* Requirement *
For this listing, the lines between the one holding "perteneciente a" and the one holding "educativo o, bien, necesitan", inclusive, must be set down exactly.

•••

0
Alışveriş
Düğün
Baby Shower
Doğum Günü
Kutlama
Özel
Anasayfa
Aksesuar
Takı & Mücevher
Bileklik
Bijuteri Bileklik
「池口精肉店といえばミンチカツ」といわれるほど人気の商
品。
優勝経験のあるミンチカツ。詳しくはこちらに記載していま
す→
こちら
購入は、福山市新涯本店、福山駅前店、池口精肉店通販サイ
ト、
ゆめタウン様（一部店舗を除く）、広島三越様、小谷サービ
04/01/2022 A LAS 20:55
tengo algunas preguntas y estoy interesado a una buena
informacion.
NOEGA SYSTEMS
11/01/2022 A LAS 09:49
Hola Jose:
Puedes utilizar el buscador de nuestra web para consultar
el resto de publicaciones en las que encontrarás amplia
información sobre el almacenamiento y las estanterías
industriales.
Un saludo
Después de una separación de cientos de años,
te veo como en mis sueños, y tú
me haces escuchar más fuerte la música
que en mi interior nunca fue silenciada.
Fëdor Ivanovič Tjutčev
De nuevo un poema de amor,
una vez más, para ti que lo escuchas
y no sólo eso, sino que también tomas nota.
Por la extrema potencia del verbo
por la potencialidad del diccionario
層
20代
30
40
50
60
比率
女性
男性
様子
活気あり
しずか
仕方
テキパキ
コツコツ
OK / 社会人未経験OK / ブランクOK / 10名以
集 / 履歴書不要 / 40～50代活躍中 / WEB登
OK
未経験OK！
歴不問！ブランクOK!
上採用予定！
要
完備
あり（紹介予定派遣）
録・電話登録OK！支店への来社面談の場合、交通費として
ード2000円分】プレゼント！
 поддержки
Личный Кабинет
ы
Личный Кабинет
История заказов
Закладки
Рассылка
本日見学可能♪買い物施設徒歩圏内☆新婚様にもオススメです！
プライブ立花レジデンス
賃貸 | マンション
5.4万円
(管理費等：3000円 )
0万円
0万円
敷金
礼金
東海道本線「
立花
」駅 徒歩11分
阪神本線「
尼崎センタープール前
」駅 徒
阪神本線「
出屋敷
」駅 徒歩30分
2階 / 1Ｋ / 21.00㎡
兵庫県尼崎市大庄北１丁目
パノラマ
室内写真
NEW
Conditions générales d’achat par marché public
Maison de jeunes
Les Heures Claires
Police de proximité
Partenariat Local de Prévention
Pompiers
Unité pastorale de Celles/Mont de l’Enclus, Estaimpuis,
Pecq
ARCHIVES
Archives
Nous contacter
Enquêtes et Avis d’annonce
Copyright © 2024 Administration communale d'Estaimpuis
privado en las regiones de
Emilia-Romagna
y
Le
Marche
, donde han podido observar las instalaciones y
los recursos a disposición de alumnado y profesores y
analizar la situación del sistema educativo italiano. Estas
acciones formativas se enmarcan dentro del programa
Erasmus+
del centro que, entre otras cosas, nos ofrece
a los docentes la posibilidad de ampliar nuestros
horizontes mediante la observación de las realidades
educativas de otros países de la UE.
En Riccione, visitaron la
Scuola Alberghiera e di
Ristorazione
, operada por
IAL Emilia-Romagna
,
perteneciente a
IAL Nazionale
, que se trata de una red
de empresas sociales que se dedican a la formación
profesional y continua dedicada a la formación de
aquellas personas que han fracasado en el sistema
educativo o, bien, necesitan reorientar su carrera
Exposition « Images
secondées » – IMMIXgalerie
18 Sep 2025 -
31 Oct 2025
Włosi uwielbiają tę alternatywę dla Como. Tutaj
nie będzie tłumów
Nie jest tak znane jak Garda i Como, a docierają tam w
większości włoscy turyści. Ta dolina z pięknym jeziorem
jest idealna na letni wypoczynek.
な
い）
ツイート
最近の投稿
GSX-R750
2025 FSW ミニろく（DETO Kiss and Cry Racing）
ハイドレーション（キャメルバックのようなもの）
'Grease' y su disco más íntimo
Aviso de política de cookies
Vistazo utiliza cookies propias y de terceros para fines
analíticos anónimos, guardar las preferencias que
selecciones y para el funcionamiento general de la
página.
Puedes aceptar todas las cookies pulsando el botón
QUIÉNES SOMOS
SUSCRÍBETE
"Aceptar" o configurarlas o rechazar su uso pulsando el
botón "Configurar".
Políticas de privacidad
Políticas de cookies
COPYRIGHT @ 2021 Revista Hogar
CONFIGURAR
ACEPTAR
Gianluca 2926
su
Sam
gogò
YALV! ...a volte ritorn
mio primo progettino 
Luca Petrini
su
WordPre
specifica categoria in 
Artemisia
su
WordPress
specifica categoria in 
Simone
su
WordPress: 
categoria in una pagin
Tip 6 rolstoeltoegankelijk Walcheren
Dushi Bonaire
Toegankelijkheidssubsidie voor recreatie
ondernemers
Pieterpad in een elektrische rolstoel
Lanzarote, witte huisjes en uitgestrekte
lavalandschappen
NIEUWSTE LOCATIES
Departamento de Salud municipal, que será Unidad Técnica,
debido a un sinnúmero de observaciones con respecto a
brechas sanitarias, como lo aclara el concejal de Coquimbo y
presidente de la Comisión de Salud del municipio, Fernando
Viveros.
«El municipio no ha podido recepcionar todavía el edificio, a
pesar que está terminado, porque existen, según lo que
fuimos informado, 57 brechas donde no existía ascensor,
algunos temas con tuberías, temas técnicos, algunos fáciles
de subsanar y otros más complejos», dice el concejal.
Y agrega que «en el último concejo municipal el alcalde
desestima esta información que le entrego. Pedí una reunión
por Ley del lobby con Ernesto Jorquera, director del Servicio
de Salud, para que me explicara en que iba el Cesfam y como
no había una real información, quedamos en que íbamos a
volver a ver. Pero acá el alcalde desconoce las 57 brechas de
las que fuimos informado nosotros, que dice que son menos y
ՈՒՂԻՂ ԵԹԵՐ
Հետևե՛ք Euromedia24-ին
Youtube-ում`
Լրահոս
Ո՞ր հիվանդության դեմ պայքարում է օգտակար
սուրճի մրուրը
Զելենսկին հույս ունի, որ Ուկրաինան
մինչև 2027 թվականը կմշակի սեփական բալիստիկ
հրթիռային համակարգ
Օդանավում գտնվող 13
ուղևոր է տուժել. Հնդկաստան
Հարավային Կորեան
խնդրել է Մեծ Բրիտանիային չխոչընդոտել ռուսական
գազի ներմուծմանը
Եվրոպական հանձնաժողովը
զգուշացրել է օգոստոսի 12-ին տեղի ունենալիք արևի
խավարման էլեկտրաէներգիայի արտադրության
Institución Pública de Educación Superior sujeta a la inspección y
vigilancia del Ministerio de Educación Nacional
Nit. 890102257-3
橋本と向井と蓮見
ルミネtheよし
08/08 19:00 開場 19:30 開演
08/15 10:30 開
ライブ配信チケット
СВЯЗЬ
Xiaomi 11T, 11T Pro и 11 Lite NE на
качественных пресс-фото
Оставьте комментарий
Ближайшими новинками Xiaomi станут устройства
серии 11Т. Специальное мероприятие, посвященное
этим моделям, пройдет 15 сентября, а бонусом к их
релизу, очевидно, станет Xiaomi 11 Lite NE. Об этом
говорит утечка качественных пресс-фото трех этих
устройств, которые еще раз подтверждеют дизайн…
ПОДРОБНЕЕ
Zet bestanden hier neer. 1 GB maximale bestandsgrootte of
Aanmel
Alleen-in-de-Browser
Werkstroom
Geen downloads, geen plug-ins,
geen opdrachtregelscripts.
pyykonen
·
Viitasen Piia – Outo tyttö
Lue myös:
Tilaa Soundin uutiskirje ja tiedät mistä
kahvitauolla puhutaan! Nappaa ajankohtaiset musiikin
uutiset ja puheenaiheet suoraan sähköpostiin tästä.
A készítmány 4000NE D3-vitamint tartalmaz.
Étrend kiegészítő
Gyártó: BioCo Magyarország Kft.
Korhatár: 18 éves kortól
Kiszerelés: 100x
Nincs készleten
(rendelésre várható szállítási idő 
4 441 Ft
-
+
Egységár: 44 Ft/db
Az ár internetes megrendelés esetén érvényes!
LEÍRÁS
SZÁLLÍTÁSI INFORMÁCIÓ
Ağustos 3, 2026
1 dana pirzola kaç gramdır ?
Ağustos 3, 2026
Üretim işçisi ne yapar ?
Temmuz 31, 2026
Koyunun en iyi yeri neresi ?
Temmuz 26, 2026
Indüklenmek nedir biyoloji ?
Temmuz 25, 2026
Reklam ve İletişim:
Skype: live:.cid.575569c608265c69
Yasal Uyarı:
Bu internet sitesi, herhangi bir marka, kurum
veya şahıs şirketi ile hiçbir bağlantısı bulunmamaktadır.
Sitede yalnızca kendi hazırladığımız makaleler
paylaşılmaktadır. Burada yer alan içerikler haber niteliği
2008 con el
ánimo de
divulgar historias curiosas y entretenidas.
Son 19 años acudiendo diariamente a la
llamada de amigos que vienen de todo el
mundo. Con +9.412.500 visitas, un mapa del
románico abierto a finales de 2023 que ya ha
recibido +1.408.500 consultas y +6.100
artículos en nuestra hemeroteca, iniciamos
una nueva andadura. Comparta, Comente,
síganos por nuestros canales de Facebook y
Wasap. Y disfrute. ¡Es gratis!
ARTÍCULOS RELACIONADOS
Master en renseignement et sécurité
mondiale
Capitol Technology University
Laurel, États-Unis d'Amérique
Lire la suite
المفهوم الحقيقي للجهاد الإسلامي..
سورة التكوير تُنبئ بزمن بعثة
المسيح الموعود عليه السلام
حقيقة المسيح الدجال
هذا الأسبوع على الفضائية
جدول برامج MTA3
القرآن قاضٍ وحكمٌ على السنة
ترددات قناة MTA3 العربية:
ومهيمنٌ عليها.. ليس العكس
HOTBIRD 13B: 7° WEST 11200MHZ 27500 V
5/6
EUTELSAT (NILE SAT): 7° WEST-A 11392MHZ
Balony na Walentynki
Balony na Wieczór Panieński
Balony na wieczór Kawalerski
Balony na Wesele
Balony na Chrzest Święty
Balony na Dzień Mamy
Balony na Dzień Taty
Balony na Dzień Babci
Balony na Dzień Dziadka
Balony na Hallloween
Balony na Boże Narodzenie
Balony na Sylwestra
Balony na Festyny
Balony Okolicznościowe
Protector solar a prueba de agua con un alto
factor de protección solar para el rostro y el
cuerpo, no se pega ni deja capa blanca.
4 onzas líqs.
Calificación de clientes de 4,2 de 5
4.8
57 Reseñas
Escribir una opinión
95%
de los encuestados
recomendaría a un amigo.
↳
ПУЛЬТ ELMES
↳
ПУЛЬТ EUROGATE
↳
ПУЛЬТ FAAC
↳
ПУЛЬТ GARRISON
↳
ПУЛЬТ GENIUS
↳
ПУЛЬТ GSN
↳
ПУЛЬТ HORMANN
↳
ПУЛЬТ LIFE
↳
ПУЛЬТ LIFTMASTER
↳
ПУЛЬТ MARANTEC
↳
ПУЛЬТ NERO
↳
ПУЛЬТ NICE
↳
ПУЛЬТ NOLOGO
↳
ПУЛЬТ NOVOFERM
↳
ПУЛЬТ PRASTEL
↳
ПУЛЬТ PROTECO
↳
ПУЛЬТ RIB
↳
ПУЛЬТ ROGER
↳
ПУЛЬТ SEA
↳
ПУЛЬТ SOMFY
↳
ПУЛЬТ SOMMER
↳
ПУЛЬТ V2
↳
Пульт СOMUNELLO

•••

* Reply to the exercise *
perteneciente a
IAL Nazionale
, que se trata de una red
de empresas sociales que se dedican a la formación
profesional y continua dedicada a la formación de
aquellas personas que han fracasado en el sistema
educativo o, bien, necesitan reorientar su carrera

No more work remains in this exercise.